Sunday, March 13, 2011

RFID and the Rapture?

I’ve been meaning to write my reflections on Halavais’s Search Engine Society since I finished reading it, but this is literally the first opportunity I’ve had all week. There were several things about the book that peaked my interest, but the concept that has stuck with me the most is in the closing chapter when Halavais starts talking about RFID tags.

As I read the descriptions of such, I couldn’t help but recall some memories from my childhood… I know it’s not generally polite to speak about religion, etc. in such open forums, so I’m not really sure how to approach this subject, but I’ll try my best not to offend anyone…

Throughout my childhood I was raised in a very strict Assemblies of God household, and through the 80’s there was a huge influx of Evangelistic Christian doctrine whose rhetoric my parents’ deeply adopted. Thankfully, they’ve come to their senses in many ways, and let’s just say that my childhood experiences have made me less than enthusiastic about being religious or about scrupulous conformity in any form.

Anyways, when I was young there was this Christian propaganda film that was very popular, that was based off the book by Lee Kedrie, A Thief in the Night: Unraveling the Mystery of Technology, Prophecy, and Christ’s Return.

In the story the Rapture, or Christ’s return, occurs and millions of people go missing from the Earth.
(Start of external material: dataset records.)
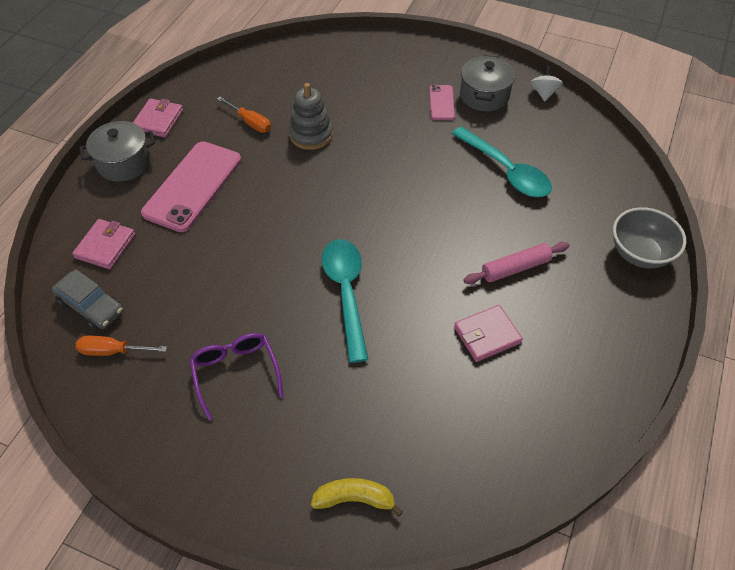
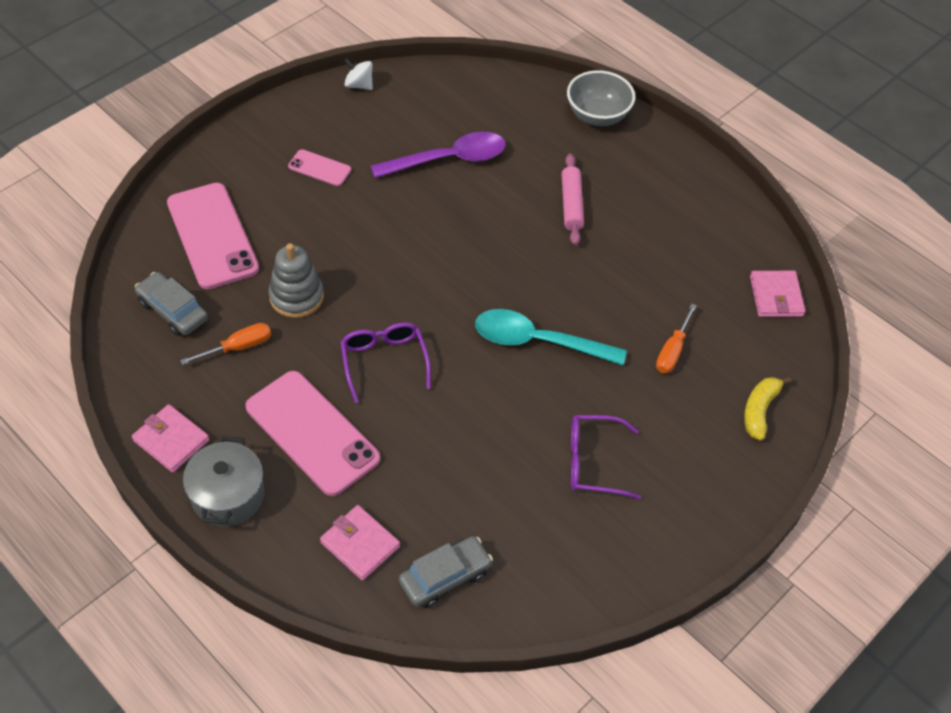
camera: 70 degrees left, 0 degrees up
orange screwdriver [76,336,167,356] -> orange screwdriver moved to [656,304,697,373]
turquoise spoon [452,126,552,197] -> purple spoon [371,132,506,178]
pink wallet [454,305,523,362] -> pink wallet moved to [750,271,805,317]
grey pot [460,55,515,112] -> none
none -> grey car [135,272,208,336]
none -> pink phone [167,183,259,289]
none -> purple glasses [340,322,431,403]

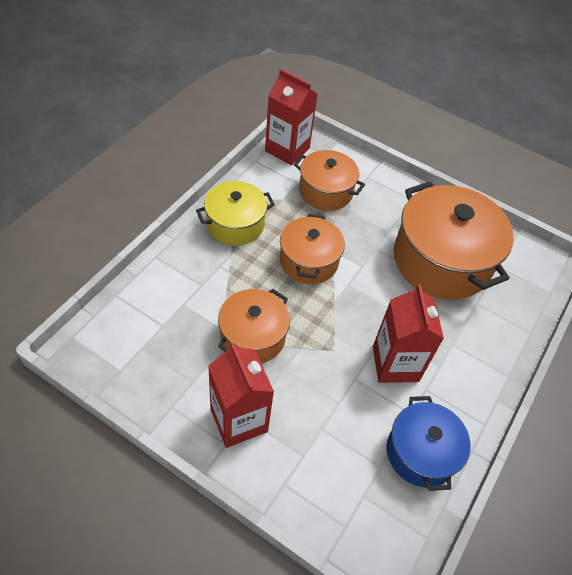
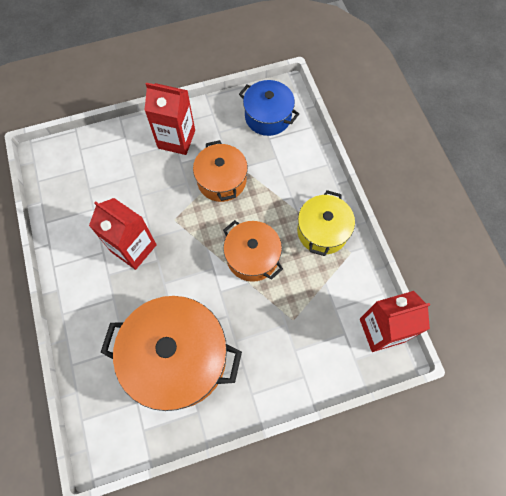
camera: 135 degrees right, 15 degrees up
orange pot [294,150,365,211] -> none
blue pot [387,396,471,491] -> blue pot moved to [239,80,299,136]

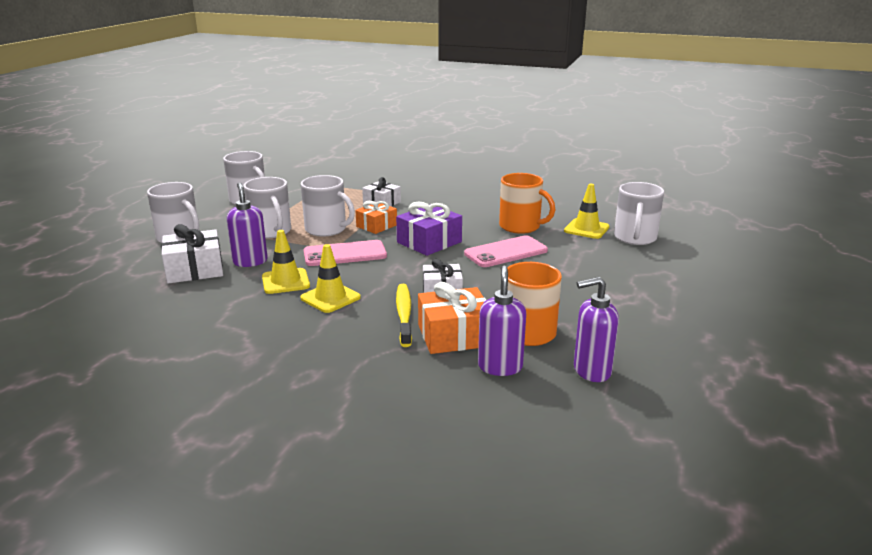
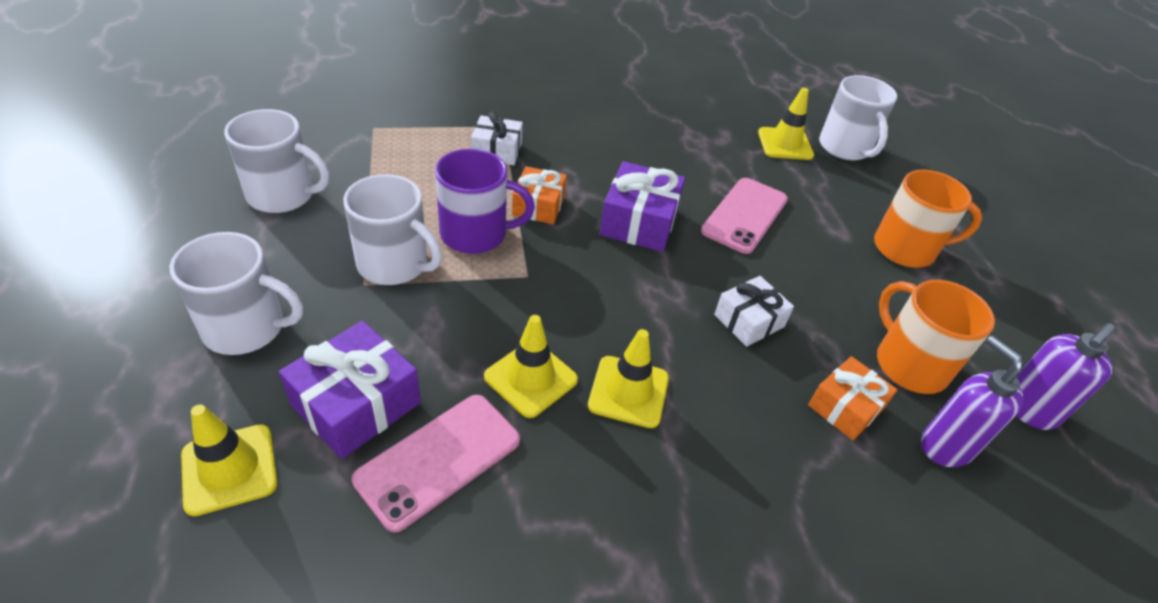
camera: 35 degrees left, 20 degrees up
white gift [161,224,223,284] -> purple gift [279,321,421,459]
purple soap dispenser [227,182,268,267] -> none
white mug [301,175,355,237] -> purple mug [435,149,535,254]
pink phone [304,240,387,266] -> pink phone moved to [352,395,520,532]
yellow toothbrush [396,284,412,347] -> none
orange gift [418,282,486,354] -> orange gift [808,356,897,440], size x0.66
orange mug [499,173,555,234] -> orange mug moved to [874,170,982,268]
none -> yellow traffic cone [181,404,277,516]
Those who remain will have a second chance at redemption if they avoid any earthly things, repent, and get their heads cut off (yeah, my parent’s let me watch that, but I wasn’t allowed to watch Scooby Doo because there were ghosts and sorcerers—go figure). So toward the end of the story all those who basically choose to “be of earthly things” are given things that are somewhat like RFID tags or identification chips implanted in them. Those who resist the earthly things and chose to repent had to resist the temptation to immerse themselves in such technologies. Without such tags, they weren’t able to buy groceries or be part of any public service or do much of anything. Their resistance was representative of their resistance of the devil.

After so many years of trying to clear my mind of this type of rhetoric and ideologies, it’s strange to hear similar things actually come to fruition.  I wonder if the invention and expansion of such things will only play into these religious ideals and beliefs. I mean I’m sure there are plenty of Christians out there that could easily use these technologies as proof that the end is near.
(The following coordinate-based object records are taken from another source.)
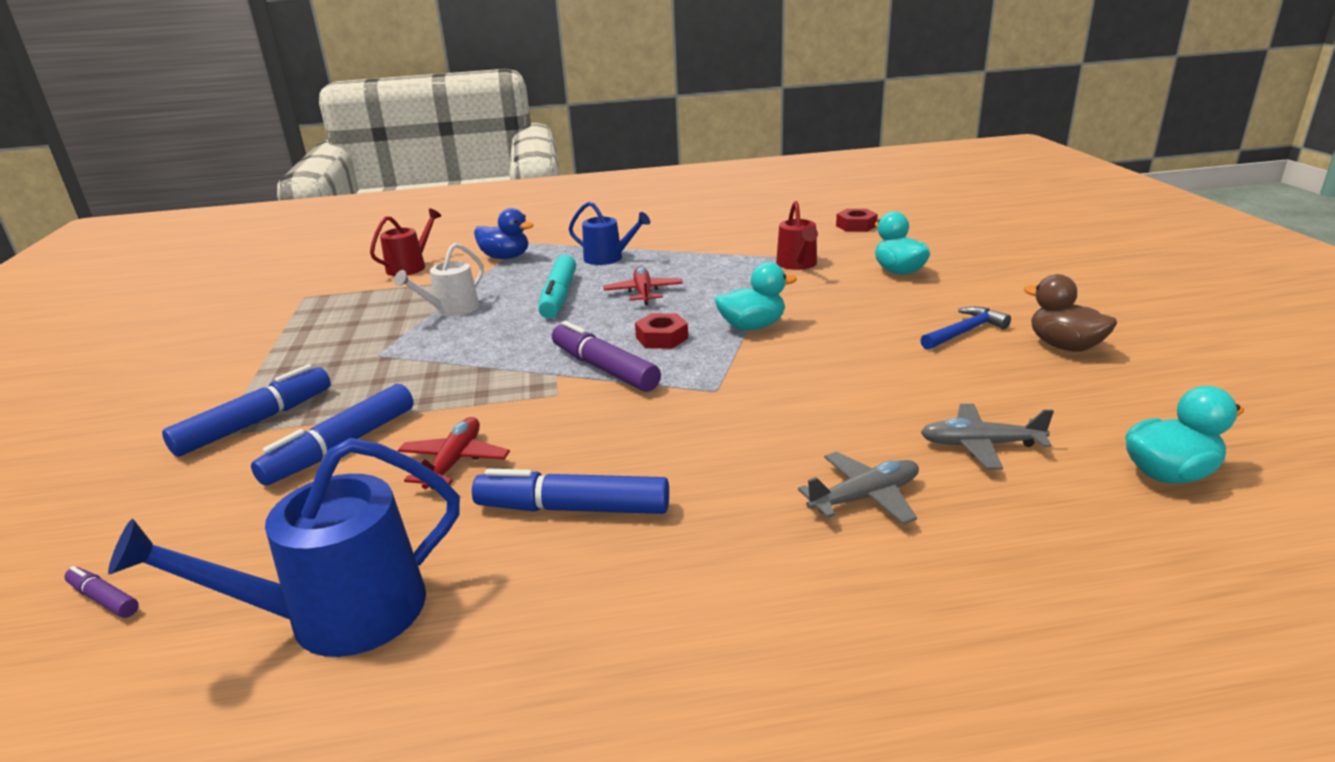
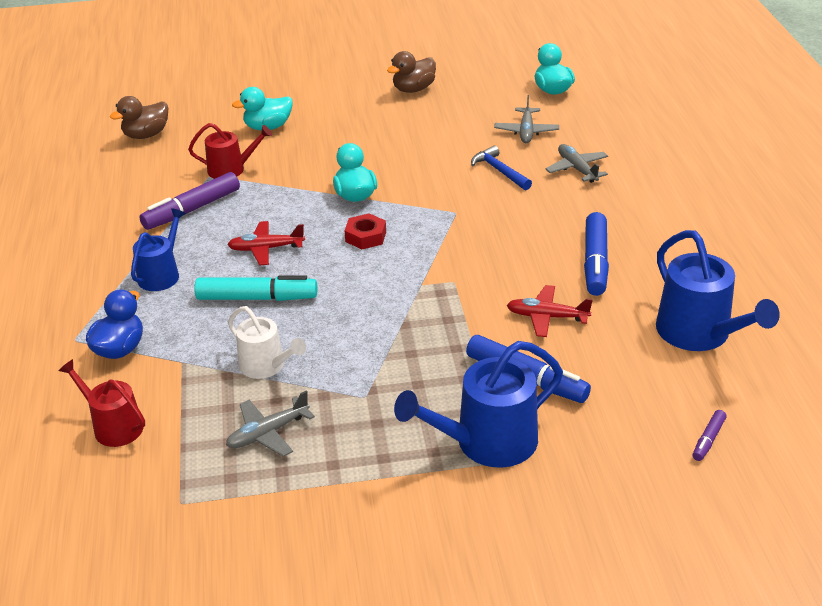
camera: 90 degrees left, 10 degrees up
blue marker [162,364,331,457] -> blue watering can [394,341,563,468]
purple marker [552,321,661,392] -> purple marker moved to [139,172,240,230]
red nut [836,209,878,232] -> brown duck [110,96,169,139]
blue hammer [920,307,1011,350] -> blue hammer moved to [471,145,532,190]
none -> grey plane [226,390,315,457]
I also wonder if some of this rhetoric is what makes some people so resistant to technologies? Halavais says that with such tags, almost everything has the potential to be identifiable. I think these technologies can be useful in many ways, but I do see how they can also seem intrusive to our privacy. 

I guess in a sense we’re trading our privacy for some convenience. Who knows what will come in the future. All I can say for now is that my daughter will most learn about things like RFID tags from their emerging presence in our lives, but however she learns about them, it won’t be in the same way I did –that’s for certain. 

P.S. Sorry if I offended anyone, I love you all : ) 


  1. Grace - I think it's important to discuss religion and spirituality. They're essential ingredients of many (most?) people's lives, and misunderstandings/intolerance are responsible for insane amounts of conflict worldwide. (Dialogue is certainly better than bombs.) Having lived through the '80s and read the Old and New Testaments, I'm familiar with the rhetoric you reference, and it certainly haunts me when I hear of some technological advances, like my friend's new PC that unlocks by reading her fingerprints.

    There are references to technology throughout the Bible, and some of the passages, particularly in Revelation, seem crafted to drive a wedge between God and science, to align the technium with Satan. This is interesting to me because it seems to illustrate a fear of losing Judeo-Christian control and influence to the inevitability of technologies, which are as naturally occurring and areligious as evolution. It also suggests that religious fear of the technium is nothing new - resistance from the pious is ancient.

  2. Well said John, and I don't think these fears are ephemeral in any way. The theology that I was exposed to growing up was almost fundamentalist to a degree, and yet my father was always an advocate of technology and science. Despite his advocations, I still had fears about such technologies as a young child. Oddly enough, I seem to embrace those innovations more than most people I know. I think there is a great divide between empiricism and religion, and I wonder if these two worlds will ever truly find common ground. In the few instances where I have seen such integration, it seems to be viewed as being too radical. Part of me thinks that this divide will only continue to grow as we see these revolutionary technologies come to fruition.